Evidence is presented that carbon atoms of the hollow fullerene cage can be replaced by sulfur atoms, as has been suggested theoretically. S-doped fullerenes are obtained by arc-vaporization of graphite in the presence of thiophene or 3-methylthiophene, Mass spectra indicate the dominant processes are the substitutions of pairs of carbon atoms by sulfur atoms with the predominant ratios of sulfur to replaced carbon pairs being 1, 1/3, Or 1/4. Fractions that contain a large group of such compounds with a substantial S enrichment can be collected by column chromatography, but no single pure compound can be isolated.
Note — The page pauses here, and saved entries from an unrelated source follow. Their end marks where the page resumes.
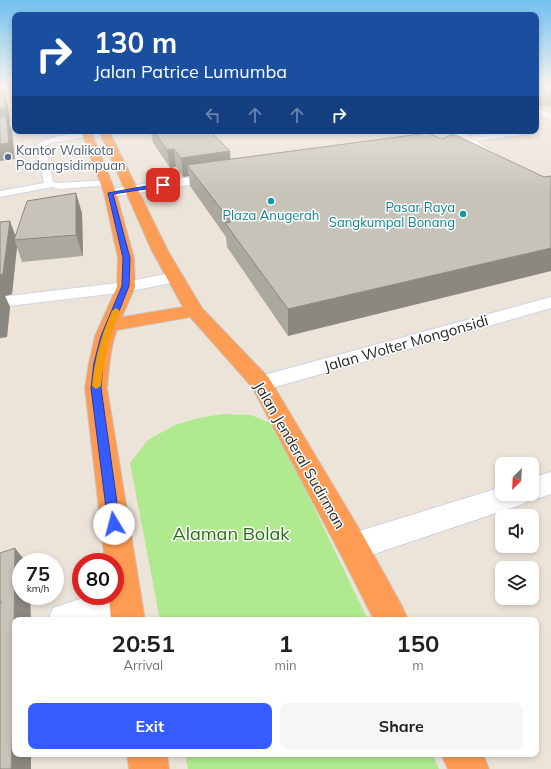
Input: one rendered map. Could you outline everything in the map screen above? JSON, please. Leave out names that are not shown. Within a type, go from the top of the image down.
[{"type":"highway","name":"Jalan Jenderal Sudirman","points":[[87,134],[116,189],[160,251],[194,311],[261,383],[353,547],[389,617]]},
{"type":"highway","name":"Jalan Jenderal Sudirman","points":[[105,134],[116,189],[126,258],[126,286],[105,336],[99,363],[96,388],[127,610]]},
{"type":"highway","points":[[110,325],[194,311]]},
{"type":"highway","points":[[147,757],[149,769]]},
{"type":"highway","points":[[463,757],[469,769]]},
{"type":"street","points":[[0,128],[12,126]]},
{"type":"street","points":[[458,134],[550,193]]},
{"type":"street","points":[[420,146],[505,134]]},
{"type":"street","points":[[116,189],[226,176]]},
{"type":"street","points":[[0,302],[126,286],[175,277]]},
{"type":"street","name":"Jalan Wolter Mongonsidi","points":[[261,383],[551,302]]},
{"type":"street","points":[[539,487],[551,483]]},
{"type":"street","points":[[353,547],[495,501]]},
{"type":"street","points":[[84,617],[127,610]]},
{"type":"lane","points":[[51,185],[49,184],[41,145],[49,141],[78,134]]},
{"type":"lane","points":[[0,194],[51,185],[116,189]]},
{"type":"green space","name":"Alaman Bolak","points":[[222,414],[251,415],[274,424],[367,617],[159,617],[130,463],[148,440],[175,425],[199,418]]},
{"type":"green space","points":[[186,757],[433,757],[439,769],[188,769]]},
{"type":"building","points":[[0,121],[7,121],[9,143],[0,144]]},
{"type":"building","points":[[156,134],[213,134],[230,151],[181,158],[174,149],[167,150]]},
{"type":"building","points":[[420,134],[430,134],[442,139],[453,134],[544,177],[551,176],[551,248],[288,309],[225,223],[231,222],[187,165]]},
{"type":"building","points":[[76,193],[76,235],[14,240],[27,201]]},
{"type":"building","points":[[10,221],[3,274],[0,275],[0,222]]},
{"type":"building","points":[[15,548],[15,553],[12,553],[12,605],[14,605],[14,617],[12,617],[11,769],[0,769],[0,604],[2,602],[0,601],[0,553]]},
{"type":"slow traffic","points":[[96,386],[105,336],[116,311]]},
{"type":"place","name":"Kantor Walikota Padangsidimpuan","points":[[8,157]]},
{"type":"place","name":"Plaza Anugerah","points":[[271,201]]},
{"type":"place","name":"Pasar Raya Sangkumpal Bonang","points":[[463,214]]},
{"type":"route","points":[[114,524],[96,388],[99,363],[105,336],[126,286],[126,258],[110,193],[163,185]]}]
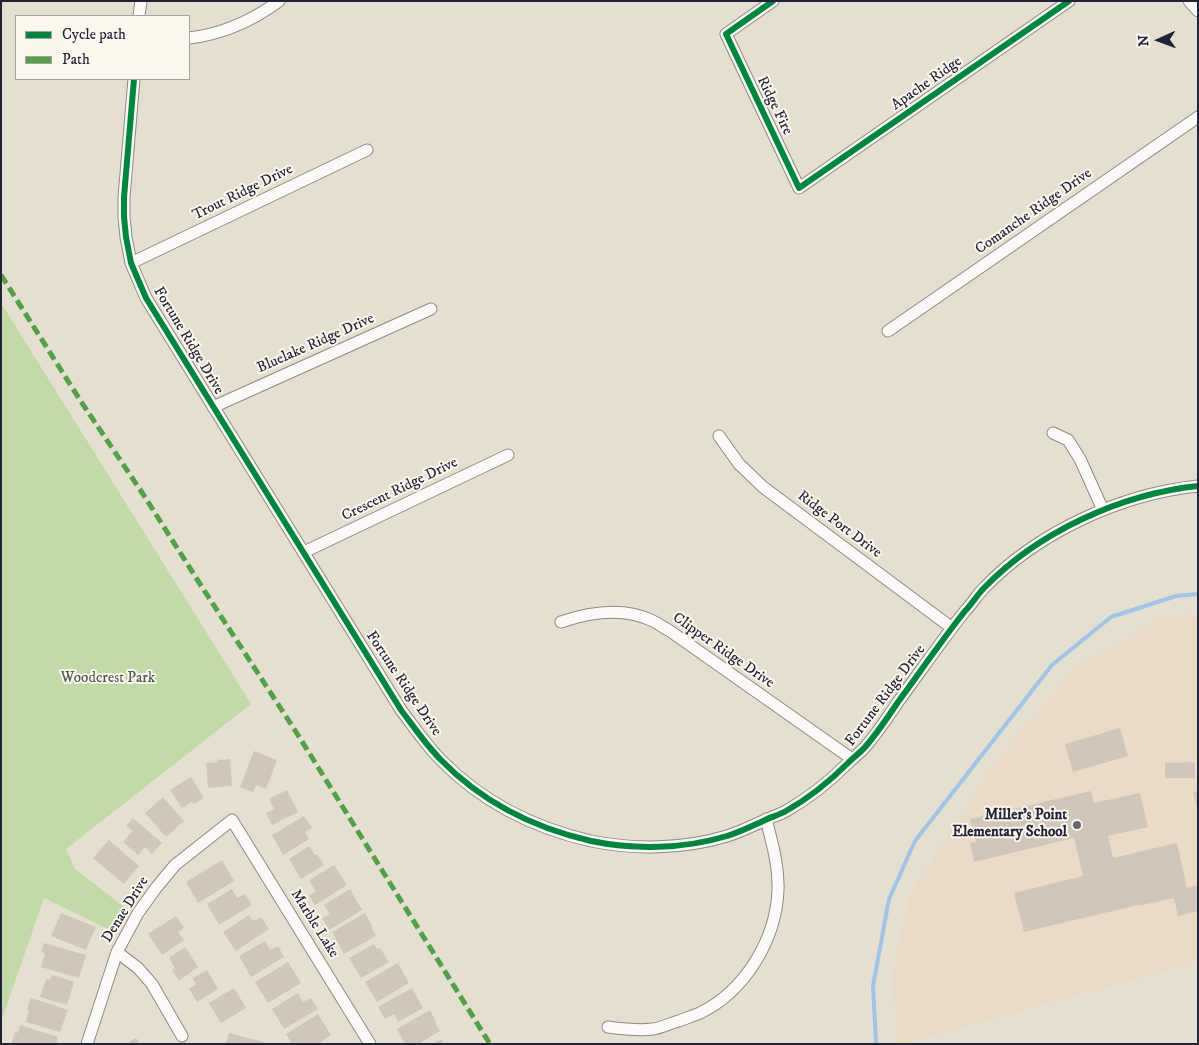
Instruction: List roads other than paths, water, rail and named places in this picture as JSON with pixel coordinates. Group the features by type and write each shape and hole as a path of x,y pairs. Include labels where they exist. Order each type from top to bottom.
{"street":[{"path":"139,15 141,1"},
{"path":"190,38 216,33 250,20 279,1"},
{"name":"Ridge Fire","path":"773,1 726,34 800,188"},
{"name":"Apache Ridge","path":"800,188 1069,1"},
{"path":"1189,1 1198,10"},
{"name":"Fortune Ridge Drive","path":"134,80 127,154 124,217 131,263 146,298 396,702 420,736 441,760 484,797 509,812 535,824 572,836 603,843 633,846 665,846 696,843 727,836 784,812 811,795 836,775 864,748 952,628 984,588 1019,557 1071,524 1103,510 1133,499 1170,490 1198,486"},
{"name":"Comanche Ridge Drive","path":"888,331 1198,117"},
{"name":"Trout Ridge Drive","path":"131,263 367,150"},
{"name":"Bluelake Ridge Drive","path":"213,407 431,308"},
{"path":"1053,433 1068,440 1080,459 1103,510"},
{"name":"Ridge Port Drive","path":"719,436 739,464 763,487 952,628"},
{"name":"Crescent Ridge Drive","path":"304,552 508,455"},
{"name":"Clipper Ridge Drive","path":"561,622 580,615 604,612 629,614 653,621 852,759"},
{"name":"Denae Drive","path":"87,1044 117,952 138,913 175,865 232,820"},
{"name":"Marble Lake","path":"232,820 370,1044"},
{"path":"608,1027 632,1030 655,1029 699,1013 725,997 746,975 755,963 769,936 777,906 778,876 776,860 766,820"},
{"path":"117,952 138,968 152,984 182,1036"}],"waterway":[{"path":"876,1043 873,986 889,899 915,841 1052,665 1111,617 1176,596 1198,594"}],"place":[{"name":"Miller's Point Elementary School","path":"1077,825"}],"park label":[{"name":"Woodcrest Park","path":"108,679"}]}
Since the mass spectra can be interpreted in alternate ways involving S incorporation as an adduct, evidence was sought for their existence from a detailed study of the fluorescence of these species. The fluorescence emission spectra are red-shifted from and consistent with absorption spectra and can be attributed to the emission from symmetry-broken distorted S-doped derivatives of fullerenes. An optical bandgap of 2.5 eV is derived for the S-doped fullerenes resulting from the splitting of the h(u) degenerate state. The fluorescence lifetimes of these molecules are 2-7 ns, considerably larger than those of the undoped fullerenes.